[MATERIAL SHOWN — start]

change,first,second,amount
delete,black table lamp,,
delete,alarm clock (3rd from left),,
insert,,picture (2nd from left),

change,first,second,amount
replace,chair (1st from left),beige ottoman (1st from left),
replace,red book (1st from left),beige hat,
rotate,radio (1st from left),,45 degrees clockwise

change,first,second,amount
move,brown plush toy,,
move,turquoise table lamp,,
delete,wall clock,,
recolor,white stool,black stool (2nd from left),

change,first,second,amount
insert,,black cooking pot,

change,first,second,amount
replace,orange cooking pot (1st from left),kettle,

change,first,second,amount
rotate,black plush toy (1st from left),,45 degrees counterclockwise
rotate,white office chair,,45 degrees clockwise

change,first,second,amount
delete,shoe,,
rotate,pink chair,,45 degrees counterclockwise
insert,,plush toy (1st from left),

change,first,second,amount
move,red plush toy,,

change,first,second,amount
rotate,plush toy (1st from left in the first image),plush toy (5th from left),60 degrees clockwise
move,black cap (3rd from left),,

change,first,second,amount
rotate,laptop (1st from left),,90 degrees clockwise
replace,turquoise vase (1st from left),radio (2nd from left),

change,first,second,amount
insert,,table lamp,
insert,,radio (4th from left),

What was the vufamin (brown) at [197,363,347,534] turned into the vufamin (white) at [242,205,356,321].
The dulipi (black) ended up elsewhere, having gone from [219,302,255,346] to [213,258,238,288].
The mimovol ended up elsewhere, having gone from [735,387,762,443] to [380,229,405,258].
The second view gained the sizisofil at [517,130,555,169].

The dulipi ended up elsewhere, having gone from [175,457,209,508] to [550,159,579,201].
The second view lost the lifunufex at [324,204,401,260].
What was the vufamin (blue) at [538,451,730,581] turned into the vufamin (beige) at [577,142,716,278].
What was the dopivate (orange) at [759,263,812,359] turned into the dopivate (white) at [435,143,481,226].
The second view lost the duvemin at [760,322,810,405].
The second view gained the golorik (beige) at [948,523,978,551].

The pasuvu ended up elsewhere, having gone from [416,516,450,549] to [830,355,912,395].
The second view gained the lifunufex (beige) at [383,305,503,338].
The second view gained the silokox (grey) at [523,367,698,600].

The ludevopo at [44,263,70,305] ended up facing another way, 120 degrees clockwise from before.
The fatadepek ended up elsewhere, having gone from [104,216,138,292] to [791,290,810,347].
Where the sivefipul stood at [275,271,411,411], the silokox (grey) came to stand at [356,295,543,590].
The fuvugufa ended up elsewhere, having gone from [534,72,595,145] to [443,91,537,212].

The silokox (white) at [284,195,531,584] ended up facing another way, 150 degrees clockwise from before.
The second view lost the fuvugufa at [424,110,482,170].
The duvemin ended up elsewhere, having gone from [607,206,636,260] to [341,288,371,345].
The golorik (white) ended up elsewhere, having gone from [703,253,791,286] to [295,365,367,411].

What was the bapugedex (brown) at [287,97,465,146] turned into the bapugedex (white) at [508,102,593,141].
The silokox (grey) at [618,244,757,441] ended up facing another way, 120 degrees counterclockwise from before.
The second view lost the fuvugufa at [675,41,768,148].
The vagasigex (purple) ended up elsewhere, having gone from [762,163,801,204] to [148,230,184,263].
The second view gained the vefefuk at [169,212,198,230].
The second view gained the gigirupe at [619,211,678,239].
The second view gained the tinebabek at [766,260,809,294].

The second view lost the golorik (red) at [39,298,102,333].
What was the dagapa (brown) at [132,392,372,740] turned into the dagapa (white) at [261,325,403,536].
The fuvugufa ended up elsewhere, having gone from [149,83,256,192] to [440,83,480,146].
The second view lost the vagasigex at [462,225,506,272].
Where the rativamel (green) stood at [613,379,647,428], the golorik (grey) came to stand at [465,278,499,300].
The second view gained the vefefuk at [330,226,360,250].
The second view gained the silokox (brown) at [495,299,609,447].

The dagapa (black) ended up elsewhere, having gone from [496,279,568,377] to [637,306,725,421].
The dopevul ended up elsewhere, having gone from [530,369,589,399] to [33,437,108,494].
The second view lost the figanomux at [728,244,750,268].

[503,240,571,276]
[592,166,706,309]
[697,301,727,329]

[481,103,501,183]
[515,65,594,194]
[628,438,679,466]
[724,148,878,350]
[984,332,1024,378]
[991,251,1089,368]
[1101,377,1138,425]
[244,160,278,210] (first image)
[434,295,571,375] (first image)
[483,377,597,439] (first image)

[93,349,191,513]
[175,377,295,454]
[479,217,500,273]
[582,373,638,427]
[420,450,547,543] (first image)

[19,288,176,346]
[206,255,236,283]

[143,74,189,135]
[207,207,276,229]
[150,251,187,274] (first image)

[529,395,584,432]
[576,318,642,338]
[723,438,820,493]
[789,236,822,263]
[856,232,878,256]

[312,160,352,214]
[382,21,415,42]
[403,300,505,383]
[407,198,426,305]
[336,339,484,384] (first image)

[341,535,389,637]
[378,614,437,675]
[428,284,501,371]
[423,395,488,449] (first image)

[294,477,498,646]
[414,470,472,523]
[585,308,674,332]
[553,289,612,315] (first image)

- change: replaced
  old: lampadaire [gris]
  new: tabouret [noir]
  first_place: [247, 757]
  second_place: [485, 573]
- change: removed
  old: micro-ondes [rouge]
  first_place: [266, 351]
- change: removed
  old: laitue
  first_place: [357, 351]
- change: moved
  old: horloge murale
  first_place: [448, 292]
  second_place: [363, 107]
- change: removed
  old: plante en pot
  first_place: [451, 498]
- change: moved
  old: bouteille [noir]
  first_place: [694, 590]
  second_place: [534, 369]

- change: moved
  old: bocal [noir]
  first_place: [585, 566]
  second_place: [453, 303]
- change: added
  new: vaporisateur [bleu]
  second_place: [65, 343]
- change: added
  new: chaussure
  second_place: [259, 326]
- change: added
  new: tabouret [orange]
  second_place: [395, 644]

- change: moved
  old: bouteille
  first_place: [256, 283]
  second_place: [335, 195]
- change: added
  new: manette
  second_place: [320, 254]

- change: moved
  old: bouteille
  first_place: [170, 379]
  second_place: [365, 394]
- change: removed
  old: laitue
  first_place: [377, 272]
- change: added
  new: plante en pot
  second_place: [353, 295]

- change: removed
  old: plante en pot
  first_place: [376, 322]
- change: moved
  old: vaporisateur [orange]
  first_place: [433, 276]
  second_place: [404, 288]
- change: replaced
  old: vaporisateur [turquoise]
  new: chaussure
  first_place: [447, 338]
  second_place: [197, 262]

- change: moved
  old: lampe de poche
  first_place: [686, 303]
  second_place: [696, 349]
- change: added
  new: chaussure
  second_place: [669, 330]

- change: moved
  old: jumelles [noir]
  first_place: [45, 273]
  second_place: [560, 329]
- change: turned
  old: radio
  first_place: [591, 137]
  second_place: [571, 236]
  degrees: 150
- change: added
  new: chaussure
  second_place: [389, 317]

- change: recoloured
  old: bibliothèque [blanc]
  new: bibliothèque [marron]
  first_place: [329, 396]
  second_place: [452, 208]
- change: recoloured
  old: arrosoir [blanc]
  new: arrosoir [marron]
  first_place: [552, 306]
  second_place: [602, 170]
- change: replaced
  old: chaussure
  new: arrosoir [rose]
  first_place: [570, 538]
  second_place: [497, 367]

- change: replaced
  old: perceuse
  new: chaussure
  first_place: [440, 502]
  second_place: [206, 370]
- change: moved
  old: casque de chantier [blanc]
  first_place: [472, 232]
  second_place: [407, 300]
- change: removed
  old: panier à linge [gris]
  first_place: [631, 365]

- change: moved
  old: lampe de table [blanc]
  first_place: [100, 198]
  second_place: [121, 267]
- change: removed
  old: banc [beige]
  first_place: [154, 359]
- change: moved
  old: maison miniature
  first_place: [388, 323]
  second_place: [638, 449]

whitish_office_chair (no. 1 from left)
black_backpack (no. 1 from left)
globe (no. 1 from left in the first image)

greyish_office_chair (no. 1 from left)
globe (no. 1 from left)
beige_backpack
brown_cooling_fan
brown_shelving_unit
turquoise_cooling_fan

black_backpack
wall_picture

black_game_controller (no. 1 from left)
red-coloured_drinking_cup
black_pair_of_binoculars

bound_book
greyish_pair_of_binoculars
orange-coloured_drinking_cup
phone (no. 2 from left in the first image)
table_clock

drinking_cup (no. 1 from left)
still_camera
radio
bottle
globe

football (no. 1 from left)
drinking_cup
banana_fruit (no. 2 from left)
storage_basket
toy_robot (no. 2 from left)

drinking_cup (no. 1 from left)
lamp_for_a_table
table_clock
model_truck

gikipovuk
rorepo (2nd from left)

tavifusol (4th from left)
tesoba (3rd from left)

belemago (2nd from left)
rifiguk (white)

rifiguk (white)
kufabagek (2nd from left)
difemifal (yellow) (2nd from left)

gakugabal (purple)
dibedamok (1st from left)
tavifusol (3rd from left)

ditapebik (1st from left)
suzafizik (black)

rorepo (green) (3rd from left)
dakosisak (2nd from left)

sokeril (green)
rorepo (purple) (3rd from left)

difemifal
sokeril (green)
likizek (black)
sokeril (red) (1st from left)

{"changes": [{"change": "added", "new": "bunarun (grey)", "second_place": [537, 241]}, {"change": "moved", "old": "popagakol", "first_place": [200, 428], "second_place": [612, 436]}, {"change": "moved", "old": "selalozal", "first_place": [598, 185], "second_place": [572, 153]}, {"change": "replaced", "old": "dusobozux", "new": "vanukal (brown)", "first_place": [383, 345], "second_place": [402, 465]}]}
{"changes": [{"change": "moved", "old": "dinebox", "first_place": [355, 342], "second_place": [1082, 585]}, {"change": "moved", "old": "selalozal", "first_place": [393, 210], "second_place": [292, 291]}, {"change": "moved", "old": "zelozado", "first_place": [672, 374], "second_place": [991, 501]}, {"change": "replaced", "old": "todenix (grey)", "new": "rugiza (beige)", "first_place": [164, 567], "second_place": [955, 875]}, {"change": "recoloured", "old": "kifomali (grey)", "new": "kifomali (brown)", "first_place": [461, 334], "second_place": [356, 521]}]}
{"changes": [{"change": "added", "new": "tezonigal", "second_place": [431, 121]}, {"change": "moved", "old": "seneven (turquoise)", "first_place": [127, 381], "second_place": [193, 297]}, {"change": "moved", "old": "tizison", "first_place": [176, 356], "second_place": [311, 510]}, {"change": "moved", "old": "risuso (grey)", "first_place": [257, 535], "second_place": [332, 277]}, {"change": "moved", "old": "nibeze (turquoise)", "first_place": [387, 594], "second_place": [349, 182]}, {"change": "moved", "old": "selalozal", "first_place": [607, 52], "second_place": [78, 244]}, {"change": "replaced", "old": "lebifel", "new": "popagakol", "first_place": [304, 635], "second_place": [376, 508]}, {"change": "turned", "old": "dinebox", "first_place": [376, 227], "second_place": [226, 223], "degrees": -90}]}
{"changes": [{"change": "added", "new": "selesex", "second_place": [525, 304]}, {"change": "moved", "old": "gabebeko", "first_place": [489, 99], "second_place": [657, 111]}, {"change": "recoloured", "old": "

[MATERIAL SHOWN — finish]

PROBLEM DETAILS: Ending with the line containing "The mimovol ended", please print exactly the lines of the material above from its first line onward, and nothing else.

RESULT:
change,first,second,amount
delete,black table lamp,,
delete,alarm clock (3rd from left),,
insert,,picture (2nd from left),

change,first,second,amount
replace,chair (1st from left),beige ottoman (1st from left),
replace,red book (1st from left),beige hat,
rotate,radio (1st from left),,45 degrees clockwise

change,first,second,amount
move,brown plush toy,,
move,turquoise table lamp,,
delete,wall clock,,
recolor,white stool,black stool (2nd from left),

change,first,second,amount
insert,,black cooking pot,

change,first,second,amount
replace,orange cooking pot (1st from left),kettle,

change,first,second,amount
rotate,black plush toy (1st from left),,45 degrees counterclockwise
rotate,white office chair,,45 degrees clockwise

change,first,second,amount
delete,shoe,,
rotate,pink chair,,45 degrees counterclockwise
insert,,plush toy (1st from left),

change,first,second,amount
move,red plush toy,,

change,first,second,amount
rotate,plush toy (1st from left in the first image),plush toy (5th from left),60 degrees clockwise
move,black cap (3rd from left),,

change,first,second,amount
rotate,laptop (1st from left),,90 degrees clockwise
replace,turquoise vase (1st from left),radio (2nd from left),

change,first,second,amount
insert,,table lamp,
insert,,radio (4th from left),

What was the vufamin (brown) at [197,363,347,534] turned into the vufamin (white) at [242,205,356,321].
The dulipi (black) ended up elsewhere, having gone from [219,302,255,346] to [213,258,238,288].
The mimovol ended up elsewhere, having gone from [735,387,762,443] to [380,229,405,258].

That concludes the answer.